**Exercise**
Show each line of the listing in which the word "risks" occurs.

_ _ _ _ _ _ _

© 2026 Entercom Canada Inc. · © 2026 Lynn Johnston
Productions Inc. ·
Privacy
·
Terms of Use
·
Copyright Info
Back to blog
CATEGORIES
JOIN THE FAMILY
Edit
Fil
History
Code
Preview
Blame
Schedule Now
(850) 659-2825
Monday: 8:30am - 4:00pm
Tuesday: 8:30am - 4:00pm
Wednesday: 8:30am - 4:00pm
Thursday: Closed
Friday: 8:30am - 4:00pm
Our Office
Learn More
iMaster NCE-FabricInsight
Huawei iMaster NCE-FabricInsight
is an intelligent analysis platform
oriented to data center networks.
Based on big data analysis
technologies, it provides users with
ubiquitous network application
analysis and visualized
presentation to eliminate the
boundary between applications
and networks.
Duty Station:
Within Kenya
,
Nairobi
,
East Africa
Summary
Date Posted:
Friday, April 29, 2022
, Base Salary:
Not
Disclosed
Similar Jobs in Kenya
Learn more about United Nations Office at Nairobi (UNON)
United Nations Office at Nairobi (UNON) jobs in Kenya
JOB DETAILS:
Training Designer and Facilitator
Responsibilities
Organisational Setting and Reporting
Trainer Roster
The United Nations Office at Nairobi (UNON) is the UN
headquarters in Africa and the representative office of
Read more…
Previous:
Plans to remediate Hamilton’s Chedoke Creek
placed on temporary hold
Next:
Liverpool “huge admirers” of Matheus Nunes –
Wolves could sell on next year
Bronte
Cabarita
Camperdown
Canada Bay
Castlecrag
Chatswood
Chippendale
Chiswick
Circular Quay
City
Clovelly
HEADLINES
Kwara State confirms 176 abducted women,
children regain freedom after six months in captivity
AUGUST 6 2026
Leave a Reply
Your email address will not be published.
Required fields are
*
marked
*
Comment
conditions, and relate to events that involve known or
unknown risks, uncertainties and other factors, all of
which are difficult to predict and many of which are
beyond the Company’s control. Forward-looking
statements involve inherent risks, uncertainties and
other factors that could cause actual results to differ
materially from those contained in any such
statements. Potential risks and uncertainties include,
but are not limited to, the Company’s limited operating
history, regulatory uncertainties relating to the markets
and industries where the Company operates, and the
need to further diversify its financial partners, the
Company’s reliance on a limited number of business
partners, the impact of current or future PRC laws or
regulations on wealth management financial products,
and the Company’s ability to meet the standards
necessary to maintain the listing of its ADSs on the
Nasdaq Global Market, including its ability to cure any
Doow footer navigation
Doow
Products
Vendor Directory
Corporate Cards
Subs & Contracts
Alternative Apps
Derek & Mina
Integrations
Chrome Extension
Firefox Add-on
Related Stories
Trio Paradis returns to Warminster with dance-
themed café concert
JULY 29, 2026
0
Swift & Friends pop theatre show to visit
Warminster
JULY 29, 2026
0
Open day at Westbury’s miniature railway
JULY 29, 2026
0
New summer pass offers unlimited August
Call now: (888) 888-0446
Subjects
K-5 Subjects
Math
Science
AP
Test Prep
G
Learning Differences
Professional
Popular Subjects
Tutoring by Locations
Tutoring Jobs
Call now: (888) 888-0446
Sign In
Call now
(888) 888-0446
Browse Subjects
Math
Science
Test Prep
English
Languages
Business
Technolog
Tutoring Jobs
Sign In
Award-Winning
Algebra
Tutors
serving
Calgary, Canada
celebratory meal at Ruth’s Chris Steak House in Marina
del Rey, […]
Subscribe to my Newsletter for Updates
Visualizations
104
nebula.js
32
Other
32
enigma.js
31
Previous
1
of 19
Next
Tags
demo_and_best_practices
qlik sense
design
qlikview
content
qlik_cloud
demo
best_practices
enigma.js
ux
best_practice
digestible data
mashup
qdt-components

_ _ _ _ _ _ _

**Answer to the problem**
unknown risks, uncertainties and other factors, all of
statements involve inherent risks, uncertainties and
statements. Potential risks and uncertainties include,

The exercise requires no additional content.